Pues no. Ha sido que no.
La realidad está siendo otra y, siete meses después, el remio (del) Planeta pudiera merecidamente haber correspondido a quien, de la mano de Grok, hubiera pergeñado, a tiempo de concursar, una historia entonces impensable, en la que un multimillonario megainfluencer tecnológico -pontífice de un rentable dogma, perseguidor de infieles y condecorador de contribuyentes- se hubiera caído del caballo (eléctrico) tras aparecérsele la Divinidad (dejémoslo en modo anónimo, para evitar conflictos colaterales) susurrándole al oído: -¡Tranquilo, tío, que a ti y a tu tribu os garantizo que vais a tener climas climáticos del Paraíso, y para rato. Ve y lo cascas o difundes! ¿Imaginan el jugoso entretejido de historietas que podría seguir, con nombres, apellidos y motes, pompis al aire, palos caídos de sombrajos, carritos del helado abandonados, financiaciones abortadas, discursos atemperados o chasqueados y proyectos a pique, gentes llorando, aplaudiendo y/o desternillándose, expertos al paro y personajes en búsqueda de otros autores?
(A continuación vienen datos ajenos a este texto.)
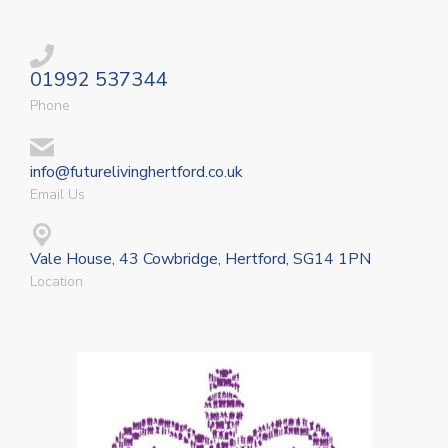
01992 537344
Phone
info@futurelivinghertford.co.uk
Email Us
Vale House, 43 Cowbridge, Hertford, SG14 1PN
Location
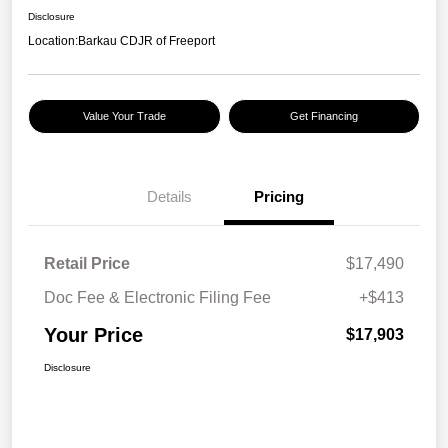
Disclosure
Location:
Barkau CDJR of Freeport
Value Your Trade
Get Financing
Details
Pricing
Retail Price
$17,490
Doc Fee & Electronic Filing Fee
+$413
Your Price
$17,903
Disclosure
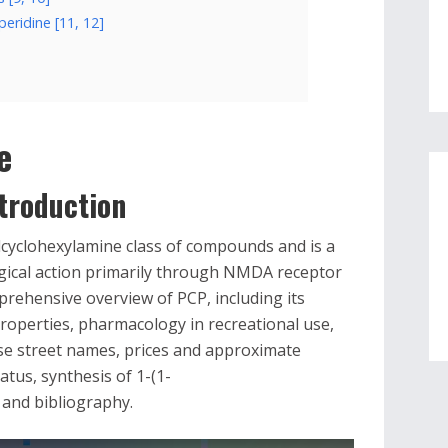
peridine [11, 12]
e
troduction
lcyclohexylamine class of compounds and is a
ogical action primarily through NMDA receptor
prehensive overview of PCP, including its
roperties, pharmacology in recreational use,
se street names, prices and approximate
atus, synthesis of 1-(1-
 and bibliography.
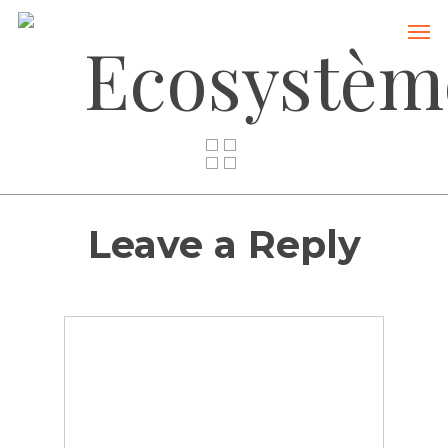
Ecosystèm
Leave a Reply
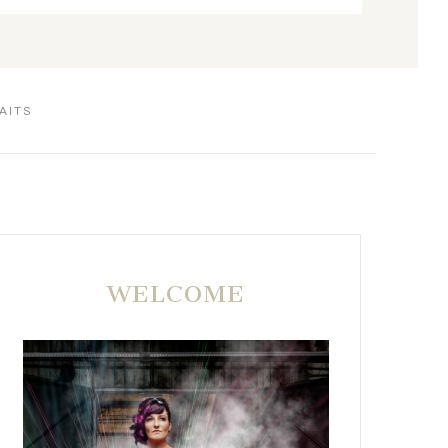
AITS
WELCOME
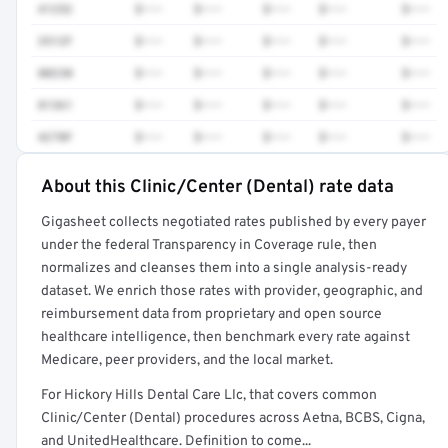
41252
$•••
$•••
$•••
$•••
$•••
3512F
$•••
$•••
$•••
$•••
$•••
80230
$•••
$•••
$•••
$•••
$•••
81361
$•••
$•••
$•••
$•••
$•••
4270F
$•••
$•••
$•••
$•••
$•••
About this Clinic/Center (Dental) rate data
Full rate detail is locked
Gigasheet collects negotiated rates published by every payer
Get a sample of these rates in your free report →
under the federal Transparency in Coverage rule, then
normalizes and cleanses them into a single analysis-ready
dataset. We enrich those rates with provider, geographic, and
reimbursement data from proprietary and open source
healthcare intelligence, then benchmark every rate against
Medicare, peer providers, and the local market.
For Hickory Hills Dental Care Llc, that covers common
Clinic/Center (Dental) procedures across Aetna, BCBS, Cigna,
and UnitedHealthcare. Definition to come...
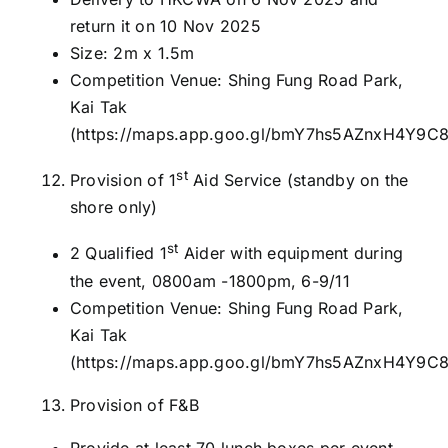
return it on 10 Nov 2025
Size: 2m x 1.5m
Competition Venue: Shing Fung Road Park,
Kai Tak
(
https://maps.app.goo.gl/bmY7hs5AZnxH4Y9C
st
Provision of 1
Aid Service (standby on the
shore only)
st
2 Qualified 1
Aider with equipment during
the event, 0800am -1800pm, 6-9/11
Competition Venue: Shing Fung Road Park,
Kai Tak
(
https://maps.app.goo.gl/bmY7hs5AZnxH4Y9C
Provision of F&B
Provide at least 70 lunch boxes per event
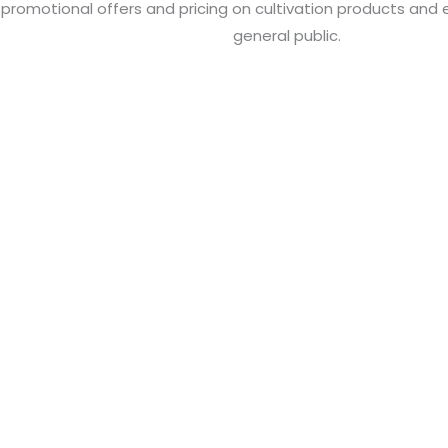
 promotional offers and pricing on cultivation products and
general public.
ND SERVICES
 reports, and online services to grow your
usiness.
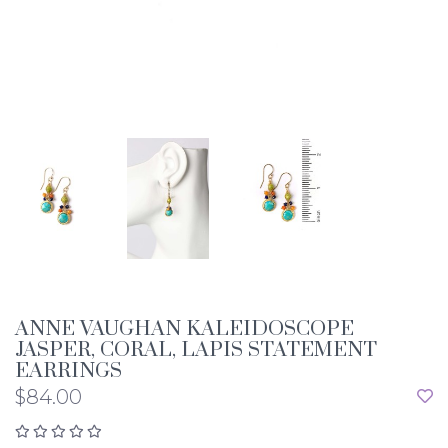
ANNE VAUGHAN KALEIDOSCOPE
JASPER, CORAL, LAPIS STATEMENT
EARRINGS
$84.00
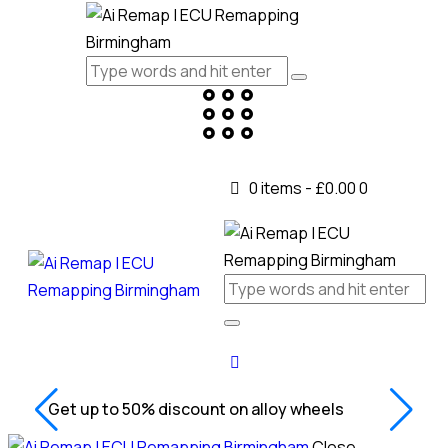
0 items
-
£0.00
0
Get up to 50% discount on alloy wheels
Close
En una segunda parte de la obra se podría aclarar que lo de la costalada místico-mediática del jinete había sido un bulo, y los fabricantes de fango propalarían que lo que realmente le había sucedido al magnate en cuestión, en alguno de sus avatares existenciales, había sido que su olfato le llevó a orientar sus negocios en otra dirección porque -simplemente y a otro nivel protocolario- su ángel de la guarda (o un diablillo de Maxwell) le había anunciado la proximidad de otra peste que iba a requerir ingentes, inexplorados -y rentables- recursos preventivos, terapéuticos, paliativos y responsoriales.
Y ya puestos, y como no hay dos sin trilogía -sobre todo si hay pasta gansa, y esto se las prometía de best seller-, en el tráiler precursor de la versión cinematográfica de una tercera parte de la historia ya se podría mostrar un curioso matraz -en boca de expertos: Erlenmeyer aforado y hermético- cayendo al suelo, no se sabe con qué, ni cómo, ni por qué, desde la mesa de un siniestro laboratorio, desde cuya ventana se adivinaban desiertos y montañas lejanas que, a lo peor, no lo eran tanto.